(Requirement): Start with the first line of the data and end with the line that holds "Umzugsgüter nach San"; write out each one exactly.

Saved data entries:
---

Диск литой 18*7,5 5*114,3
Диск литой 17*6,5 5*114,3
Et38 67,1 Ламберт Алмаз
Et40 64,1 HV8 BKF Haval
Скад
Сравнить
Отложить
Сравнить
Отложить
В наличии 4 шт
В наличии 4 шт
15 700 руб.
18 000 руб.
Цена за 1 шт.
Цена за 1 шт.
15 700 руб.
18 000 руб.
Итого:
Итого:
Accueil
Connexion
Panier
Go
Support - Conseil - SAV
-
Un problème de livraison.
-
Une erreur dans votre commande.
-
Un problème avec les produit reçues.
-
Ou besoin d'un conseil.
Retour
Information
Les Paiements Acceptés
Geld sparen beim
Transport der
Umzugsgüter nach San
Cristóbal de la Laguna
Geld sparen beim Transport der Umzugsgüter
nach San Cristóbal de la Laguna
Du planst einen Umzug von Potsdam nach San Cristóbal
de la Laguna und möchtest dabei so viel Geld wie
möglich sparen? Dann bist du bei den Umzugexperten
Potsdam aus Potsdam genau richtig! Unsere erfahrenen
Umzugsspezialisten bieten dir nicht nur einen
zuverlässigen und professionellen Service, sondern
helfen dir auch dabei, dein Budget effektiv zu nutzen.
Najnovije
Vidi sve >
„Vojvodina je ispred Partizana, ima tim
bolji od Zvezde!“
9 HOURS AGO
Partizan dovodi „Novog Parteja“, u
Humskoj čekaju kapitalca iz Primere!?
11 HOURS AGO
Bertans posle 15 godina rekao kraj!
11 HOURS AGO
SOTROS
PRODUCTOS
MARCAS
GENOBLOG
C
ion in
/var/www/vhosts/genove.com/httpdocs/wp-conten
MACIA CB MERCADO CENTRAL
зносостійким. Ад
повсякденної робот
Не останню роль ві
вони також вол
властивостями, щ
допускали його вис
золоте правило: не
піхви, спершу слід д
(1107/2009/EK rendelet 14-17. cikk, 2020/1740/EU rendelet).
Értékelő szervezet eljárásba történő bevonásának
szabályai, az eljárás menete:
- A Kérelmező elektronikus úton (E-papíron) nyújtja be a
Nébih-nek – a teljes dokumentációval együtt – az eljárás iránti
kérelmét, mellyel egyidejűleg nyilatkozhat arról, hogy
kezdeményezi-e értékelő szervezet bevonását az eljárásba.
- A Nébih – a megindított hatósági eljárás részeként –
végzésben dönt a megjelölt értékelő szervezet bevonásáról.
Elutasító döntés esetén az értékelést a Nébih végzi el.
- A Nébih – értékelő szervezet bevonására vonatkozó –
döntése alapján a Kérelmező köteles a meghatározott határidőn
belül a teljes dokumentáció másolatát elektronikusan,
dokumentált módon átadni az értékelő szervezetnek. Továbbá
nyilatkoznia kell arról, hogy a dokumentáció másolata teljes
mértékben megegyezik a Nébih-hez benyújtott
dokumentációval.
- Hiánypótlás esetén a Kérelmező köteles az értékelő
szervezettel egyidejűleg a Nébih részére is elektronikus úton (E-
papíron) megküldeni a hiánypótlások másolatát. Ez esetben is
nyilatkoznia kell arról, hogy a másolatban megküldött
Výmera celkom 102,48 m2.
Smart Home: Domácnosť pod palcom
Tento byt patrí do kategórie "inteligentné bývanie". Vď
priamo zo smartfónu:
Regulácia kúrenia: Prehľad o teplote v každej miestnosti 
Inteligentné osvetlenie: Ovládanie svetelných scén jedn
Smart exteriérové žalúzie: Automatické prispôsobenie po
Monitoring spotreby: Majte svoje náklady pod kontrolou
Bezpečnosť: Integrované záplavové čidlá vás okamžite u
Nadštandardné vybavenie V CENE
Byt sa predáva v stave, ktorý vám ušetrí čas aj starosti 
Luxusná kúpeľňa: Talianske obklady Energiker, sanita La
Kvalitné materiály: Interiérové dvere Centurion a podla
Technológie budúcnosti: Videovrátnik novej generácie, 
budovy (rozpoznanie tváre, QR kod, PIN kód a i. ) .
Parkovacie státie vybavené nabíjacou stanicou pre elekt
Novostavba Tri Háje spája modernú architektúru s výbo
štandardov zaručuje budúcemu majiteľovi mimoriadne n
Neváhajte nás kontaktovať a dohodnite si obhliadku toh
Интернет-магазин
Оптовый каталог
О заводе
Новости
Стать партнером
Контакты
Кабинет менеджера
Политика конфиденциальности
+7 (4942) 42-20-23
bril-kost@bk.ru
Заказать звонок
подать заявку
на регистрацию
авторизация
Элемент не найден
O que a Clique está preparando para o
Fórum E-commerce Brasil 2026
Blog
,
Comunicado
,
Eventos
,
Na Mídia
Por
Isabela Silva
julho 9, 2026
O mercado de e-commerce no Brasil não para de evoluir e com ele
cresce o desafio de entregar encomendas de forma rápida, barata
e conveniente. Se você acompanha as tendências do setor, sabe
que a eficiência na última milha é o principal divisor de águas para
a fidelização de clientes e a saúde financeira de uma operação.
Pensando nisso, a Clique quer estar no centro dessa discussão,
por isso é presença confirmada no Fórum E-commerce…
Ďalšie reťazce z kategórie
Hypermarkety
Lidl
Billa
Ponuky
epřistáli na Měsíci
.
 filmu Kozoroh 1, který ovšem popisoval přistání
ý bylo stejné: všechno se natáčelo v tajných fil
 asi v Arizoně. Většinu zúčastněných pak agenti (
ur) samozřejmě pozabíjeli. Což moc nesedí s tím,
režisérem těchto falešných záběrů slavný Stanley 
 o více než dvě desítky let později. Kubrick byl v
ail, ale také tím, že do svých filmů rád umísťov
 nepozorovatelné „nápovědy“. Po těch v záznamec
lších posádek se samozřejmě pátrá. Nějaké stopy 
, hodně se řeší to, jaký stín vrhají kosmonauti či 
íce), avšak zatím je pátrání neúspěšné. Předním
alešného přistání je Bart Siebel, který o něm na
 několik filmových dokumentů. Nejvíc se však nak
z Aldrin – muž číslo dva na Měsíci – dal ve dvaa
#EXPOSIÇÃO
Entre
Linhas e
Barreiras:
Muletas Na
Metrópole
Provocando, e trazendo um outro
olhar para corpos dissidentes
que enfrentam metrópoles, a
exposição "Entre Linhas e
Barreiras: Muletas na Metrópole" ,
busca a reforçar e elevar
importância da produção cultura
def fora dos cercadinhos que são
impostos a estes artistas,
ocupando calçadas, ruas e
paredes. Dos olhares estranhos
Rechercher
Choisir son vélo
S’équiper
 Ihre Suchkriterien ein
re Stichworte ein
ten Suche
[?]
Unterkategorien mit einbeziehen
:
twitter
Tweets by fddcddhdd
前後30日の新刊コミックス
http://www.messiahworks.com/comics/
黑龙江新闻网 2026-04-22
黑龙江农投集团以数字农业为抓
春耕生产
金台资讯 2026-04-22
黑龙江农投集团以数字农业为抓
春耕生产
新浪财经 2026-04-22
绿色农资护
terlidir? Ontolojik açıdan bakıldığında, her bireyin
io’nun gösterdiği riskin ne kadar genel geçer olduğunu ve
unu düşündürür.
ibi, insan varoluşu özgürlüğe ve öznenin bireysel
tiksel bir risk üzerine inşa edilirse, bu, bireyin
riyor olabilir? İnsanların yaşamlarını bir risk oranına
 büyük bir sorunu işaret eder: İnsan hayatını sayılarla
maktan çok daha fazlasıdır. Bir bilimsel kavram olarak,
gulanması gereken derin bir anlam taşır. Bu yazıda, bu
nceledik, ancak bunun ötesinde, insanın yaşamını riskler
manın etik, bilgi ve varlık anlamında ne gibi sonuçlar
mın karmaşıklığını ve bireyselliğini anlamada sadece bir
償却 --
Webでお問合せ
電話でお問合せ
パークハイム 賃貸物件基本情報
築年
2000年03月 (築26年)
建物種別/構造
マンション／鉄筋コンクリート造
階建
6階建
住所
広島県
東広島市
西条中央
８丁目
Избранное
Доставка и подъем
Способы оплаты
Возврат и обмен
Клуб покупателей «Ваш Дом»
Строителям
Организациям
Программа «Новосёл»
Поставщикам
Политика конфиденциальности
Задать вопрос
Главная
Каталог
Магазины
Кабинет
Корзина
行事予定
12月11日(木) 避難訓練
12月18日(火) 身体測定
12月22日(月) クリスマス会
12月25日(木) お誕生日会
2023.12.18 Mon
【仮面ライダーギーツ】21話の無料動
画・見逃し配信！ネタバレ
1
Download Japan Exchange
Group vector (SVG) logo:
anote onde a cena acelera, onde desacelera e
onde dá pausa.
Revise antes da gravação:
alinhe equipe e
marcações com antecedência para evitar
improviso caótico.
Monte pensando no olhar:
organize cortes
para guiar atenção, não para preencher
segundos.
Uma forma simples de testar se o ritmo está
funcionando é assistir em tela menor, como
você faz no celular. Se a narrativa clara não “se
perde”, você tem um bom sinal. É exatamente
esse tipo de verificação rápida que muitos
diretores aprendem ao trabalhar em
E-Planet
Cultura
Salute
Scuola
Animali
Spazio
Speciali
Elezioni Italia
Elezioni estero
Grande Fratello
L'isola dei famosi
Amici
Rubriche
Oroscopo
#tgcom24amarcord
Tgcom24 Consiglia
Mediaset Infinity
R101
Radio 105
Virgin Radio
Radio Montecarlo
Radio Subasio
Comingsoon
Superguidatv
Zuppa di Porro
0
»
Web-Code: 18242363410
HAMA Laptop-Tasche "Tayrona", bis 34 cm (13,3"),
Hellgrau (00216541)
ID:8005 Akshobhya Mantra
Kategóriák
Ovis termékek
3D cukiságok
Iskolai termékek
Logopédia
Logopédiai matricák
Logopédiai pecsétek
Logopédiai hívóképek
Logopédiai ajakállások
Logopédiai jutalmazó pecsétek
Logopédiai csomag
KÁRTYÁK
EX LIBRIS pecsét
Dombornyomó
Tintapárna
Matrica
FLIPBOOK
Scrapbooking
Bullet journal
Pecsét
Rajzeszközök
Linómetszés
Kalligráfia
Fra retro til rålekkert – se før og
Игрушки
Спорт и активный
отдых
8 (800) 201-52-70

---

(Solution for this problem):
Диск литой 18*7,5 5*114,3
Диск литой 17*6,5 5*114,3
Et38 67,1 Ламберт Алмаз
Et40 64,1 HV8 BKF Haval
Скад
Сравнить
Отложить
Сравнить
Отложить
В наличии 4 шт
В наличии 4 шт
15 700 руб.
18 000 руб.
Цена за 1 шт.
Цена за 1 шт.
15 700 руб.
18 000 руб.
Итого:
Итого:
Accueil
Connexion
Panier
Go
Support - Conseil - SAV
-
Un problème de livraison.
-
Une erreur dans votre commande.
-
Un problème avec les produit reçues.
-
Ou besoin d'un conseil.
Retour
Information
Les Paiements Acceptés
Geld sparen beim
Transport der
Umzugsgüter nach San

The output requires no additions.